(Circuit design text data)
■ ■ ■ ■ ■ ■ ■

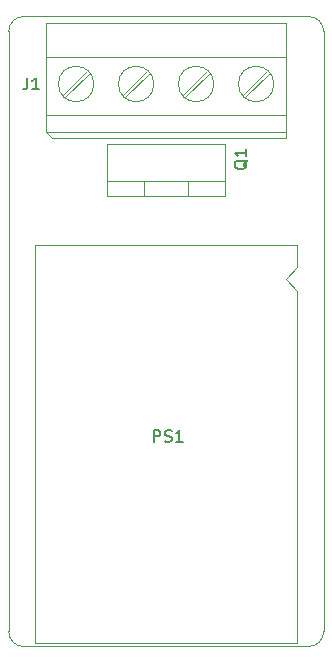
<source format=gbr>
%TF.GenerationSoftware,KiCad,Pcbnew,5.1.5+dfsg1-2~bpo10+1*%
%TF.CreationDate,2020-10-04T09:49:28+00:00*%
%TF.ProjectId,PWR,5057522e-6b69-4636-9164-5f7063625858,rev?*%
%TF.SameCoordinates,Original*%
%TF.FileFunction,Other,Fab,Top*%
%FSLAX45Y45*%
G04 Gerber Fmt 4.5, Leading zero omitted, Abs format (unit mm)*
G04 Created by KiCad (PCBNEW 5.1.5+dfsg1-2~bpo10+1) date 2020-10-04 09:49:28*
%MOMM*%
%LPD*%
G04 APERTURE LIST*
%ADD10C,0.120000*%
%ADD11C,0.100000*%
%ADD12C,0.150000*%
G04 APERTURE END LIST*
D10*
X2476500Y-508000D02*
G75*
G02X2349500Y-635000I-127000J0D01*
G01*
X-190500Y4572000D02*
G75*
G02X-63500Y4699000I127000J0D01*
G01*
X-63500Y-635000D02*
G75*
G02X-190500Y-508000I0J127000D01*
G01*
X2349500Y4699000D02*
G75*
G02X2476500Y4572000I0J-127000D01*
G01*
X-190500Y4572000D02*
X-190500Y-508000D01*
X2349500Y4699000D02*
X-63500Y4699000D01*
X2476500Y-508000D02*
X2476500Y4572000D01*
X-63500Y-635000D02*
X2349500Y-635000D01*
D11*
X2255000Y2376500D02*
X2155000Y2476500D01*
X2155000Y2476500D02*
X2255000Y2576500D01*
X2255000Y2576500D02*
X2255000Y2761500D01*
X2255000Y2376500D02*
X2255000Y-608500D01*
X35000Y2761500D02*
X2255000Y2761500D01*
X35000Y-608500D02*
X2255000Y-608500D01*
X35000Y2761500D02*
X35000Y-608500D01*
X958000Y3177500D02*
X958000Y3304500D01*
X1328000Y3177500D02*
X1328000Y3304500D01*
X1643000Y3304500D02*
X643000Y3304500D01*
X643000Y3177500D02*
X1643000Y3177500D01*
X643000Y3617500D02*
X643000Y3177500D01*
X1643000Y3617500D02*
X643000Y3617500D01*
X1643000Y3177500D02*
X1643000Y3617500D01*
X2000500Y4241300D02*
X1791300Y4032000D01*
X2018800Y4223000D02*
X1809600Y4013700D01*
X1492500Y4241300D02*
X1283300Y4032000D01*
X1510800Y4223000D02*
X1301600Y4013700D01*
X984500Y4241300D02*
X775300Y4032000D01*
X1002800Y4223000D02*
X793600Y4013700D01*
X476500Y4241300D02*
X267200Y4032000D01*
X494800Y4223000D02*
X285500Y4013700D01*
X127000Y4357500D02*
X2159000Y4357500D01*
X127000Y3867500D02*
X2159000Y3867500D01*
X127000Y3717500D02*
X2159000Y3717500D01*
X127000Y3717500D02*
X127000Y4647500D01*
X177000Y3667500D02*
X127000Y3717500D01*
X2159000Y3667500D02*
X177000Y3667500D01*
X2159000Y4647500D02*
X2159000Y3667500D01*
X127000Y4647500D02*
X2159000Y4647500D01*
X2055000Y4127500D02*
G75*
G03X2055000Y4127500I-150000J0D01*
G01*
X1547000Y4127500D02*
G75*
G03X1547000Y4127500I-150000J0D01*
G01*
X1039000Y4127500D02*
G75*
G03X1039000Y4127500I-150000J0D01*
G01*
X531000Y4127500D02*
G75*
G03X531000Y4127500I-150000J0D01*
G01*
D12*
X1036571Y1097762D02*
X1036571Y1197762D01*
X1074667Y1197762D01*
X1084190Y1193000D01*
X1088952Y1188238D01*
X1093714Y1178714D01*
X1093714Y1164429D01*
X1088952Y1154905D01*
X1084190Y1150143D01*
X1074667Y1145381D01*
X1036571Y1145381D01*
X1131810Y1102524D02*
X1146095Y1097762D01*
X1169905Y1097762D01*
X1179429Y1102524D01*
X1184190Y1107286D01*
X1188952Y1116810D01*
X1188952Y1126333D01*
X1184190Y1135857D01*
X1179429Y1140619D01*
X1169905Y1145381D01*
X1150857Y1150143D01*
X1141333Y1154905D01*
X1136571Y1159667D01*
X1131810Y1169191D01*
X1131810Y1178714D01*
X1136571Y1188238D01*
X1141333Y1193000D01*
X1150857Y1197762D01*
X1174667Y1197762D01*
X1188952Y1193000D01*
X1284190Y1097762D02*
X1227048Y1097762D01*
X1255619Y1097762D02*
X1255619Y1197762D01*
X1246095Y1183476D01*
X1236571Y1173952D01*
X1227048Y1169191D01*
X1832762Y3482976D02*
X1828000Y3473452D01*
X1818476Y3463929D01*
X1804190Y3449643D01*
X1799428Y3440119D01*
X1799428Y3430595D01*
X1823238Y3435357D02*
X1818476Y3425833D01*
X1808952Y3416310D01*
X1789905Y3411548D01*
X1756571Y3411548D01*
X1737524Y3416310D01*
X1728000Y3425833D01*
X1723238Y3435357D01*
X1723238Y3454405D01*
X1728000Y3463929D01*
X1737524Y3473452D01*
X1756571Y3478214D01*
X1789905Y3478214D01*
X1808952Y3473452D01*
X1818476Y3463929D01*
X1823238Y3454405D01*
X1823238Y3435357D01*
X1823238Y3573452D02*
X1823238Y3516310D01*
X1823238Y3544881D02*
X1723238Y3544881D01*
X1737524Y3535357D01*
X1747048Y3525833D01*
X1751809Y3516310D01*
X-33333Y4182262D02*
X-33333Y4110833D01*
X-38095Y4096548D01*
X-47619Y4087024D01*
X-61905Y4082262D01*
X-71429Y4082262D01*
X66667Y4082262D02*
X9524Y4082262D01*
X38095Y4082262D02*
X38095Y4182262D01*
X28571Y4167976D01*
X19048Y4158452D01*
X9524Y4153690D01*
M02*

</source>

■ ■ ■ ■ ■ ■ ■

* _DIRECTIONS FOR THIS TASK_: Please write out all the entries above exactly, but leave out the pictures.

* _EXERCISE SOLUTION_:
<source format=gbr>
%TF.GenerationSoftware,KiCad,Pcbnew,5.1.5+dfsg1-2~bpo10+1*%
%TF.CreationDate,2020-10-04T09:49:28+00:00*%
%TF.ProjectId,PWR,5057522e-6b69-4636-9164-5f7063625858,rev?*%
%TF.SameCoordinates,Original*%
%TF.FileFunction,Other,Fab,Top*%
%FSLAX45Y45*%
G04 Gerber Fmt 4.5, Leading zero omitted, Abs format (unit mm)*
G04 Created by KiCad (PCBNEW 5.1.5+dfsg1-2~bpo10+1) date 2020-10-04 09:49:28*
%MOMM*%
%LPD*%
G04 APERTURE LIST*
%ADD10C,0.120000*%
%ADD11C,0.100000*%
%ADD12C,0.150000*%
G04 APERTURE END LIST*
D10*
X2476500Y-508000D02*
G75*
G02X2349500Y-635000I-127000J0D01*
G01*
X-190500Y4572000D02*
G75*
G02X-63500Y4699000I127000J0D01*
G01*
X-63500Y-635000D02*
G75*
G02X-190500Y-508000I0J127000D01*
G01*
X2349500Y4699000D02*
G75*
G02X2476500Y4572000I0J-127000D01*
G01*
X-190500Y4572000D02*
X-190500Y-508000D01*
X2349500Y4699000D02*
X-63500Y4699000D01*
X2476500Y-508000D02*
X2476500Y4572000D01*
X-63500Y-635000D02*
X2349500Y-635000D01*
D11*
X2255000Y2376500D02*
X2155000Y2476500D01*
X2155000Y2476500D02*
X2255000Y2576500D01*
X2255000Y2576500D02*
X2255000Y2761500D01*
X2255000Y2376500D02*
X2255000Y-608500D01*
X35000Y2761500D02*
X2255000Y2761500D01*
X35000Y-608500D02*
X2255000Y-608500D01*
X35000Y2761500D02*
X35000Y-608500D01*
X958000Y3177500D02*
X958000Y3304500D01*
X1328000Y3177500D02*
X1328000Y3304500D01*
X1643000Y3304500D02*
X643000Y3304500D01*
X643000Y3177500D02*
X1643000Y3177500D01*
X643000Y3617500D02*
X643000Y3177500D01*
X1643000Y3617500D02*
X643000Y3617500D01*
X1643000Y3177500D02*
X1643000Y3617500D01*
X2000500Y4241300D02*
X1791300Y4032000D01*
X2018800Y4223000D02*
X1809600Y4013700D01*
X1492500Y4241300D02*
X1283300Y4032000D01*
X1510800Y4223000D02*
X1301600Y4013700D01*
X984500Y4241300D02*
X775300Y4032000D01*
X1002800Y4223000D02*
X793600Y4013700D01*
X476500Y4241300D02*
X267200Y4032000D01*
X494800Y4223000D02*
X285500Y4013700D01*
X127000Y4357500D02*
X2159000Y4357500D01*
X127000Y3867500D02*
X2159000Y3867500D01*
X127000Y3717500D02*
X2159000Y3717500D01*
X127000Y3717500D02*
X127000Y4647500D01*
X177000Y3667500D02*
X127000Y3717500D01*
X2159000Y3667500D02*
X177000Y3667500D01*
X2159000Y4647500D02*
X2159000Y3667500D01*
X127000Y4647500D02*
X2159000Y4647500D01*
X2055000Y4127500D02*
G75*
G03X2055000Y4127500I-150000J0D01*
G01*
X1547000Y4127500D02*
G75*
G03X1547000Y4127500I-150000J0D01*
G01*
X1039000Y4127500D02*
G75*
G03X1039000Y4127500I-150000J0D01*
G01*
X531000Y4127500D02*
G75*
G03X531000Y4127500I-150000J0D01*
G01*
D12*
X1036571Y1097762D02*
X1036571Y1197762D01*
X1074667Y1197762D01*
X1084190Y1193000D01*
X1088952Y1188238D01*
X1093714Y1178714D01*
X1093714Y1164429D01*
X1088952Y1154905D01*
X1084190Y1150143D01*
X1074667Y1145381D01*
X1036571Y1145381D01*
X1131810Y1102524D02*
X1146095Y1097762D01*
X1169905Y1097762D01*
X1179429Y1102524D01*
X1184190Y1107286D01*
X1188952Y1116810D01*
X1188952Y1126333D01*
X1184190Y1135857D01*
X1179429Y1140619D01*
X1169905Y1145381D01*
X1150857Y1150143D01*
X1141333Y1154905D01*
X1136571Y1159667D01*
X1131810Y1169191D01*
X1131810Y1178714D01*
X1136571Y1188238D01*
X1141333Y1193000D01*
X1150857Y1197762D01*
X1174667Y1197762D01*
X1188952Y1193000D01*
X1284190Y1097762D02*
X1227048Y1097762D01*
X1255619Y1097762D02*
X1255619Y1197762D01*
X1246095Y1183476D01*
X1236571Y1173952D01*
X1227048Y1169191D01*
X1832762Y3482976D02*
X1828000Y3473452D01*
X1818476Y3463929D01*
X1804190Y3449643D01*
X1799428Y3440119D01*
X1799428Y3430595D01*
X1823238Y3435357D02*
X1818476Y3425833D01*
X1808952Y3416310D01*
X1789905Y3411548D01*
X1756571Y3411548D01*
X1737524Y3416310D01*
X1728000Y3425833D01*
X1723238Y3435357D01*
X1723238Y3454405D01*
X1728000Y3463929D01*
X1737524Y3473452D01*
X1756571Y3478214D01*
X1789905Y3478214D01*
X1808952Y3473452D01*
X1818476Y3463929D01*
X1823238Y3454405D01*
X1823238Y3435357D01*
X1823238Y3573452D02*
X1823238Y3516310D01*
X1823238Y3544881D02*
X1723238Y3544881D01*
X1737524Y3535357D01*
X1747048Y3525833D01*
X1751809Y3516310D01*
X-33333Y4182262D02*
X-33333Y4110833D01*
X-38095Y4096548D01*
X-47619Y4087024D01*
X-61905Y4082262D01*
X-71429Y4082262D01*
X66667Y4082262D02*
X9524Y4082262D01*
X38095Y4082262D02*
X38095Y4182262D01*
X28571Y4167976D01*
X19048Y4158452D01*
X9524Y4153690D01*
M02*

</source>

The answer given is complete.